(241c) Microfluidic Synthesis of Silica Particles and Bioconjugation

Entrapment and retention of materials inside synthesized silica particles is an active research field due to its many industrial, biological and chemical activities including as molecular sieves due to their porosity. Many methods are used to create these particles, however, most require the removal of the templating agent by acid burning or calcining of the organic material which can be detrimental if a sensitive material needs to be preserved. What follows is a fabrication scheme by use of microfluidic channels that will allow particle synthesis and a narrow size distribution, allowing for retention of introduced material or molecules inside the silica particle that can be beneficial in biological applications.

=== Record set ===

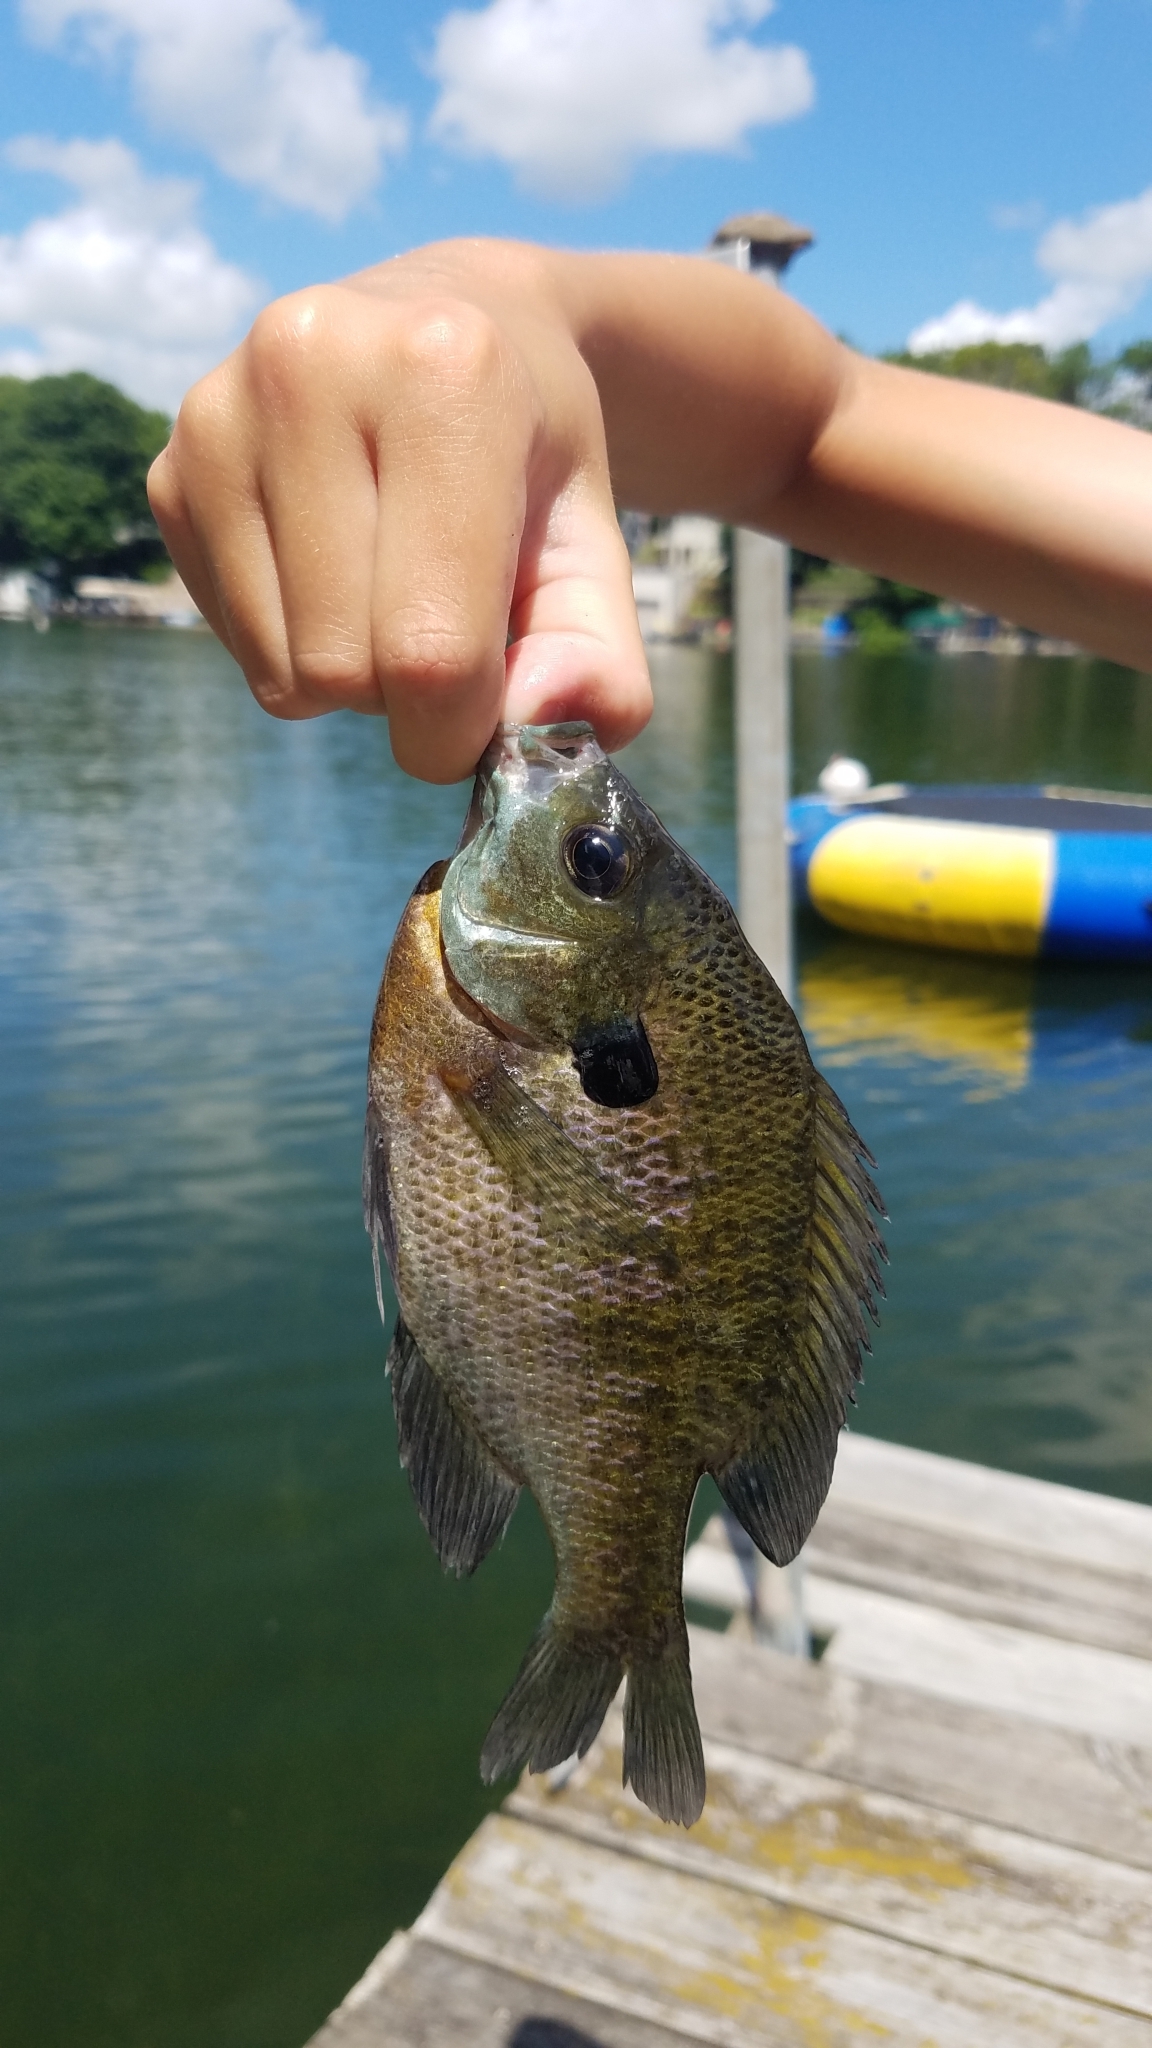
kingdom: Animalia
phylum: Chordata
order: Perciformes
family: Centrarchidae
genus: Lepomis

==

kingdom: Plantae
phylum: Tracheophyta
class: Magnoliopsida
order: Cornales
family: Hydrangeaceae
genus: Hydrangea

=== Things to do ===
(a) According to the abstract on microfluidic silica particle synthesis, how do most methods remove the templating agent?
(b) List the kinds of activities that the abstract on microfluidic silica particle synthesis gives as reasons the field is active.
(c) Carry on the abstract on microfluidic synthesis of silica particles and bioconjugation from the point where it stops.

=== Responses by task ===
(a) By acid burning or calcining of the organic material.

(b) Industrial, biological and chemical activities.

(c)
We report on the formation of silica particles with entrapped fluorescent semiconductor CdSe/ZnS quantum dots (QDs) by a fast synthesis method within a microfluidic cell. The hydrophobic nature of the QD surface stabilizes their dispersion in the oil phase. The synthesis of TEOS (tetraethyl orthosilicate), in the presence of Octylamine, by a highly acidic solution within a few minutes gives micronsized particles. The distributed oil phase provides the vestibule for the QDs and as the silica particle is formed at the oil-water interface the QDs are trapped in the core. Appropriate extent of hydrolysis is obtained and gelation at the oil/water interface occurs by the driving force of condensation, possibly lead by the alkylamine. Confocal microscopy images confirm the quantitative capture of the QDs within the formed silica particle. Additionally, we have bioconjugated said Silica particles with antigens, and other proteins.